An executive order that President Bush issued on Friday shifted a portion of the White House's Critical Infrastructure Protection Board to the Homeland Security Department, leaving high-tech groups unsure who in the administration will specifically oversee cybersecurity.
The board, which drafted the national cybersecurity strategy, and the position of White House special adviser on cybersecurity were officially dissolved, spurring high-tech representatives to furiously lobby the administration to ensure that one individual will be specially tasked to work on cybersecurity.
"We got assurances that cybersecurity remains a priority ... but it isn't clear as of today who will be in charge," said Harris Miller, president of the Information Technology Association of America, who noted that the "Slammer" computer worm recently caused $1 billion in damage to the economy and that hackers last month used the Internet to steal credit-card information on 8 million individuals. "More so than ever before, we need a strong advocate for cybersecurity in Washington, D.C."

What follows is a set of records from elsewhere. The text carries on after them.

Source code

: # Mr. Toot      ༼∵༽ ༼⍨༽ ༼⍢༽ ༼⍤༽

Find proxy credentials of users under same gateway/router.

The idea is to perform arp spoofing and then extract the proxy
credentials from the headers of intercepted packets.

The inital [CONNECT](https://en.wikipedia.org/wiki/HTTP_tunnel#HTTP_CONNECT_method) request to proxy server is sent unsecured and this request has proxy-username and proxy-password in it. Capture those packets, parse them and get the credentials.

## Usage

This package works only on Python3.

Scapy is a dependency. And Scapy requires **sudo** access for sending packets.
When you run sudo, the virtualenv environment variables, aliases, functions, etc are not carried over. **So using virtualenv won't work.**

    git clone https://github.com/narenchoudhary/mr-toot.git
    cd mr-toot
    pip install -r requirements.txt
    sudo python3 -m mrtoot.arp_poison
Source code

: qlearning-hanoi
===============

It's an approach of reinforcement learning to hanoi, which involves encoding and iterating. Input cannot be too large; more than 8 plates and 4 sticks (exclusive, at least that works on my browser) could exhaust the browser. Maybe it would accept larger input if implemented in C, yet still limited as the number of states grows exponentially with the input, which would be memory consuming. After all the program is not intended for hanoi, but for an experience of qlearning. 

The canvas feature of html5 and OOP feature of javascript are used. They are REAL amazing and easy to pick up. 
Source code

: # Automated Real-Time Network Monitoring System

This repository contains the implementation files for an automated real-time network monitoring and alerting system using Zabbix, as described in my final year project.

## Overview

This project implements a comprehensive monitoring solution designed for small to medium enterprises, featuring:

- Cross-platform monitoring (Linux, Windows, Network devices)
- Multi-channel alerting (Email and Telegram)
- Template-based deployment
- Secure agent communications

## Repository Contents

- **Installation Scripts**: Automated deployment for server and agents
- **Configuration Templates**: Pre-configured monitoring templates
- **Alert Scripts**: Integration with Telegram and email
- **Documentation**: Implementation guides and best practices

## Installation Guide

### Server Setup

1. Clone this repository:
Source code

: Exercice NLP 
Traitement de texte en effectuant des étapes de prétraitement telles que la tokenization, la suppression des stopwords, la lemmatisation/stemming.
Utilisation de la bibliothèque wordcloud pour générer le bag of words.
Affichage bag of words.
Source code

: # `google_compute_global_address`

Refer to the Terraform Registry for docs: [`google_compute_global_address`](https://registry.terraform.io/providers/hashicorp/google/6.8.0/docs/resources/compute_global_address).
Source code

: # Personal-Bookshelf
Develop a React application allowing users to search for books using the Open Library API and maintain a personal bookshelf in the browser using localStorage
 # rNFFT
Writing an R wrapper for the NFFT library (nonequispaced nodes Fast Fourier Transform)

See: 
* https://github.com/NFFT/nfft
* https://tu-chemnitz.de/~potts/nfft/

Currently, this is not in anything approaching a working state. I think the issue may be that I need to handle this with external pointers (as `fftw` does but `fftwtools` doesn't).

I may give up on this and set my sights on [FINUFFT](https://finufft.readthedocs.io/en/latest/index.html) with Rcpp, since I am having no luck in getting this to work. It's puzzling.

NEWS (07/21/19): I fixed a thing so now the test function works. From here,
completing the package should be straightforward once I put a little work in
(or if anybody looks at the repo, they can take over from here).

Tiffany Olson, who has been deputy chief of staff at the board, said its operations and implementation portions are being shifted to the information analysis and infrastructure protection division in the Homeland Security Department. The board is to be merged with the FBI's National Infrastructure Protection Board, the Commerce Department's Critical Infrastructure Assurance Office, the General Service Administration's FedCirc and several other small agencies focused on physical and cybersecurity.
Olson said the new division would be in charge of implementing the national cybersecurity plan and will serve as the "focal point" on cybersecurity in the government. "We believe that the special adviser role will be moved to [the department], but it won't disappear," she said.

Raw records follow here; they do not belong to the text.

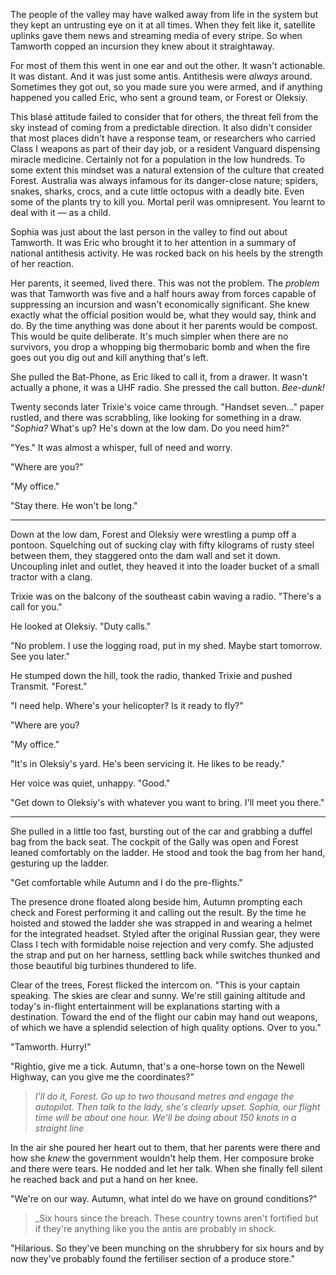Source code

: The people of the valley may have walked away from life in the system but they kept an untrusting eye on it at all times. When they felt like it, satellite uplinks gave them news and streaming media of every stripe. So when Tamworth copped an incursion they knew about it straightaway. 

For most of them this went in one ear and out the other. It wasn't actionable. It was distant. And it was just some antis. Antithesis were _always_ around. Sometimes they got out, so you made sure you were armed, and if anything happened you called Eric, who sent a ground team, or Forest or Oleksiy.

This blas&eacute; attitude failed to consider that for others, the threat fell from the sky instead of coming from a predictable direction. It also didn't consider that most places didn't have a response team, or researchers who carried Class I weapons as part of their day job, or a resident Vanguard dispensing miracle medicine. Certainly not for a population in the low hundreds. To some extent this mindset was a natural extension of the culture that created Forest. Australia was always infamous for its danger-close nature; spiders, snakes, sharks, crocs, and a cute little octopus with a deadly bite. Even some of the plants try to kill you. Mortal peril was omnipresent. You learnt to deal with it &mdash; as a child.

Sophia was just about the last person in the valley to find out about Tamworth. It was Eric who brought it to her attention in a summary of national antithesis activity. He was rocked back on his heels by the strength of her reaction.

Her parents, it seemed, lived there. This was not the problem. The _problem_ was that Tamworth was five and a half hours away from forces capable of suppressing an incursion and wasn't economically significant. She knew exactly what the official position would be, what they would say, think and do. By the time anything was done about it her parents would be compost. This would be quite deliberate. It's much simpler when there are no survivors, you drop a whopping big thermobaric bomb and when the fire goes out you dig out and kill anything that's left.

She pulled the Bat-Phone, as Eric liked to call it, from a drawer. It wasn't actually a phone, it was a UHF radio. She pressed the call button. _Bee-dunk!_ 

Twenty seconds later Trixie's voice came through. "Handset seven..." paper rustled, and there was scrabbling, like looking for something in a draw. "_Sophia?_ What's up? He's down at the low dam. Do you need him?"

"Yes." It was almost a whisper, full of need and worry.

"Where are you?"

"My office."

"Stay there. He won't be long."

---

Down at the low dam, Forest and Oleksiy were wrestling a pump off a pontoon. Squelching out of sucking clay with fifty kilograms of rusty steel between them, they staggered onto the dam wall and set it down. Uncoupling inlet and outlet, they heaved it into the loader bucket of a small tractor with a clang. 

Trixie was on the balcony of the southeast cabin waving a radio. "There's a call for you."

He looked at Oleksiy. "Duty calls."

"No problem. I use the logging road, put in my shed. Maybe start tomorrow. See you later."

He stumped down the hill, took the radio, thanked Trixie and pushed Transmit. "Forest."

"I need help. Where's your helicopter? Is it ready to fly?"

"Where are you?

"My office."

"It's in Oleksiy's yard. He's been servicing it. He likes to be ready."

Her voice was quiet, unhappy. "Good."

"Get down to Oleksiy's with whatever you want to bring. I'll meet you there."

---

She pulled in a little too fast, bursting out of the car and grabbing a duffel bag from the back seat. The cockpit of the Gally was open and Forest leaned comfortably on the ladder. He stood and took the bag from her hand, gesturing up the ladder.

"Get comfortable while Autumn and I do the pre-flights."

The presence drone floated along beside him, Autumn prompting each check and Forest performing it and calling out the result. By the time he hoisted and stowed the ladder she was strapped in and wearing a helmet for the integrated headset. Styled after the original Russian gear, they were Class I tech with formidable noise rejection and very comfy. She adjusted the strap and put on her harness, settling back while switches thunked and those beautiful big turbines thundered to life.

Clear of the trees, Forest flicked the intercom on. "This is your captain speaking. The skies are clear and sunny. We're still gaining altitude and today's in-flight entertainment will be explanations starting with a destination. Toward the end of the flight our cabin may hand out weapons, of which we have a splendid selection of high quality options. Over to you."

"Tamworth. Hurry!"

"Rightio, give me a tick. Autumn, that's a one-horse town on the Newell Highway, can you give me the coordinates?"

> _I'll do it, Forest. Go up to two thousand metres and engage the autopilot. Then talk to the lady, she's clearly upset. Sophia, our flight time will be about one hour. We'll be doing about 150 knots in a straight line_

In the air she poured her heart out to them, that her parents were there and how she _knew_ the government wouldn't help them. Her composure broke and there were tears. He nodded and let her talk. When she finally fell silent he reached back and put a hand on her knee. 

"We're on our way. Autumn, what intel do we have on ground conditions?"

> _Six hours since the breach. These country towns aren't fortified but if they're anything like you the antis are probably in shock.

"Hilarious. So they've been munching on the shrubbery for six hours and by now they've probably found the fertiliser section of a produce store."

Cybersecurity policy will continue to be coordinated by the White House within the new Homeland Security Council, which was created to replace the White House Office of Homeland Security, she said. The council is a "peer" group to the existing National Security Council and is structured like that entity, Olson said, adding that there will be "a group of experts" at the Homeland Security Council focused on both physical and cyber infrastructure policy.
Richard Clarke was Bush's cybersecurity adviser from October 2001 until he left the post last month for the private sector. Howard Schmidt replaced Clarke in the interim, but it is not clear what job Schmidt will take in the administration. Olson said "no individual positions have been identified at this point."
Mario Correa, director of Internet and network security policy at the Business Software Alliance, said that while the cybersecurity adviser's position remains unclear, the industry will continue to lobby the administration about the "wisdom" of having one person with the ear of Homeland Security Secretary Tom Ridge to focus on cybersecurity.